EXTRACTED TEXT ▸
In [None]:
import os
os.environ['PROJECT_PATH'] = os.path.abspath(os.curdir)

**Mount Google Drive** 
Tokenization will not work due to Perl script usage

In [None]:
from google.colab import drive
os.environ['PROJECT_PATH']='/content/ydrive/My Drive/Study/DS_Project'
drive.mount('/content/ydrive/')

In [None]:
os.environ['TOOLS']= os.path.join(os.environ['PROJECT_PATH'], 'tools')
os.environ['RESOURCES']= os.path.join(os.environ['PROJECT_PATH'], 'resources')
os.environ['DATA']= os.path.join(os.environ['RESOURCES'], 'data')
os.environ['MODELS']= os.path.join(os.environ['PROJECT_PATH'], 'models')

## Download data

### Bashkir language

In [None]:
%%bash
BASHKIR="$DATA/bashkir"
git clone https://github.com/nevmenandr/bashkir-corpus "$BASHKIR-corpus"
mkdir "$BASHKIR" & mkdir "$BASHKIR/raw"
find "$BASHKIR-corpus" -name "*.txt" -print0 | xargs -0 -I file cat file > "$BASHKIR/ba"
rm -rf -d  "$BASHKIR-corpus"

WIKIEXTRACTOR="$TOOLS/wikiextractor"
git clone https://github.com/ptakopysk/wikiextractor "$WIKIEXTRACTOR"
wget http://download.wikimedia.org/bawiki/latest/bawiki-latest-pages-articles.xml.bz2 -P "$BASHKIR"
"$WIKIEXTRACTOR/WikiExtractor.py"  --json -o "$BASHKIR/ba_wiki" "$BASHKIR/bawiki-latest-pages-articles.xml.bz2"
rm "$BASHKIR/bawiki-latest-pages-articles.xml.bz2"

In [None]:
import json

input_folder = os.path.join(os.environ['DATA'], 'bashkir', 'ba_wiki')
output_path = os.path.join(os.environ['DATA'], 'bashkir', 'ba')

output_file = open(output_path, "a+", encoding='utf-8')

for path, subdirs, files in os.walk(input_folder):
    for name in files:
        file = open(os.path.join(path, name), 'r', encoding='utf-8')
        for line in file.readlines():
            dump = json.loads(line)
            output_file.write("%s\n" % dump["text"])
        file.close()

output_file.close()

!rm -rf -d "$DATA/bashkir/ba_wiki"

In [None]:
!pip install razdel
from razdel import sentenize

raw_data_path = os.path.join(os.environ['DATA'], 'bashkir', 'ba')
sentenized_data_path = os.path.join(os.environ['DATA'], 'ba.sentesized')

raw_data = open(raw_data_path, 'r', encoding='utf-8')
sentenized_data = open(sentenized_data_path, 'w+', encoding='utf-8')

for line in raw_data:
    sentences = sentenize(line)
    sentenized_data.writelines(["%s\n" % sentence.text for sentence in sentences])

### Russian language

In [None]:
!wget http://data.statmt.org/wmt17/translation-task/news.2016.ru.shuffled.gz -P "$DATA"

BRIEF ▸ Quote the portion of the data-preparation notebook above, starting at "output_path = os.path.join(os.environ['DATA'], 'bashkir', 'ba')" and ending at "dump = json.loads(line)".

Spatial grounding data ▸

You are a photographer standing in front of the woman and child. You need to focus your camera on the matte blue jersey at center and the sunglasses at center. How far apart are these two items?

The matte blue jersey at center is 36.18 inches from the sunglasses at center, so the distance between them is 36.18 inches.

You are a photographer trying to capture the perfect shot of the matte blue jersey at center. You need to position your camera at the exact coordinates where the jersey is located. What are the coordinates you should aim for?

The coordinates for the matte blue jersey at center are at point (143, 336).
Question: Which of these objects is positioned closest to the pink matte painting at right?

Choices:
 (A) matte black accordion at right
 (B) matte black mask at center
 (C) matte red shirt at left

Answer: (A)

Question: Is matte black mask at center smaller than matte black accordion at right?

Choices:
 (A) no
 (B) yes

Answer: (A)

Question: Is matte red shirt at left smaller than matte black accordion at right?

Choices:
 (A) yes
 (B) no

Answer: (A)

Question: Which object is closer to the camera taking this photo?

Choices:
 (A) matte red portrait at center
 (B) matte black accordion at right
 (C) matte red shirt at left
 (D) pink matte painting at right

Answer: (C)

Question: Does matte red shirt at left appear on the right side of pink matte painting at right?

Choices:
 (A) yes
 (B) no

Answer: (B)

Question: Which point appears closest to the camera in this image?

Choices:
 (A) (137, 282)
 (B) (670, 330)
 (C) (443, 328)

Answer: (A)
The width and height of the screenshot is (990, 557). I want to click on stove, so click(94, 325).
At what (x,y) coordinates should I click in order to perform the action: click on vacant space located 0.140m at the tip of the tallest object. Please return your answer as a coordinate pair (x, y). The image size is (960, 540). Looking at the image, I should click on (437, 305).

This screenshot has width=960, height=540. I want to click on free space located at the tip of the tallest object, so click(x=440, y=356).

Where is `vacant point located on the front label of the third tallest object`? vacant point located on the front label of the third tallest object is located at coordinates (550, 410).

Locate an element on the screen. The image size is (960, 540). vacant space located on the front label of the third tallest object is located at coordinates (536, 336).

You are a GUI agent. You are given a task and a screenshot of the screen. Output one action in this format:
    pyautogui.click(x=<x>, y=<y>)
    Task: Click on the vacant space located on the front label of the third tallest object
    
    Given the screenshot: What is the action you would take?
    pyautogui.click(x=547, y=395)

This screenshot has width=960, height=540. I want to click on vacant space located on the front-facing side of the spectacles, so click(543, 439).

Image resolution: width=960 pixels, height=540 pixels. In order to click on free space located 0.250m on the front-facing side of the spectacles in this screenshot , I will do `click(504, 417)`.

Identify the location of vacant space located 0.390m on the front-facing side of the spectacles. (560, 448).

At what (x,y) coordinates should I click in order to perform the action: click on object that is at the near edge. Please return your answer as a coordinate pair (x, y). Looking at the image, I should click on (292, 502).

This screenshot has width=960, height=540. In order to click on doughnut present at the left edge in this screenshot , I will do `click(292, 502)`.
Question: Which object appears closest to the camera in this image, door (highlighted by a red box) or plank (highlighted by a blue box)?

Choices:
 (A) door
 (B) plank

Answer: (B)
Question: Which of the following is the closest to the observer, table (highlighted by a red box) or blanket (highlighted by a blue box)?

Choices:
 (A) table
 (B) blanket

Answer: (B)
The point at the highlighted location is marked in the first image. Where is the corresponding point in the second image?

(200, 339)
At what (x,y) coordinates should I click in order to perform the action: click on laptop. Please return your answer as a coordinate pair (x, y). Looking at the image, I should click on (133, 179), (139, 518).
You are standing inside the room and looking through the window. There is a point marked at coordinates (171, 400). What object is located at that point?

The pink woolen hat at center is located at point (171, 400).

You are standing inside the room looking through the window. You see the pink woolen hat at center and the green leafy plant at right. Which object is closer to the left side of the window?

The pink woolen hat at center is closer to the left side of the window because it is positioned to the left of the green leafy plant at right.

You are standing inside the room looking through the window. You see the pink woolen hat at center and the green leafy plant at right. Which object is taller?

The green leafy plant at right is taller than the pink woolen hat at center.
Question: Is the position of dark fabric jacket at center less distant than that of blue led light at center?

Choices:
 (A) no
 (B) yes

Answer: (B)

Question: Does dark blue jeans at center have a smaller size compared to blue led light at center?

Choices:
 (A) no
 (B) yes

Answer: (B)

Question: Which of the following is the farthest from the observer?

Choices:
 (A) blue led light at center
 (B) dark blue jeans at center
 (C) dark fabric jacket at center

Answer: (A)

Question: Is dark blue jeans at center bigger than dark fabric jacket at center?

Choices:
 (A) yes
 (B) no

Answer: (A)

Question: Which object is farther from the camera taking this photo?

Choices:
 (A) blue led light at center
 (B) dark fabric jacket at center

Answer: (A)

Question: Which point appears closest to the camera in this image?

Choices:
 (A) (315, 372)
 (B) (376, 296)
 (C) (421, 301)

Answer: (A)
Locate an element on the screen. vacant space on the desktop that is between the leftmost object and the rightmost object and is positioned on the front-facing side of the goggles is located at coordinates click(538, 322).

OUTPUT BELOW ▸
output_path = os.path.join(os.environ['DATA'], 'bashkir', 'ba')

output_file = open(output_path, "a+", encoding='utf-8')

for path, subdirs, files in os.walk(input_folder):
    for name in files:
        file = open(os.path.join(path, name), 'r', encoding='utf-8')
        for line in file.readlines():
            dump = json.loads(line)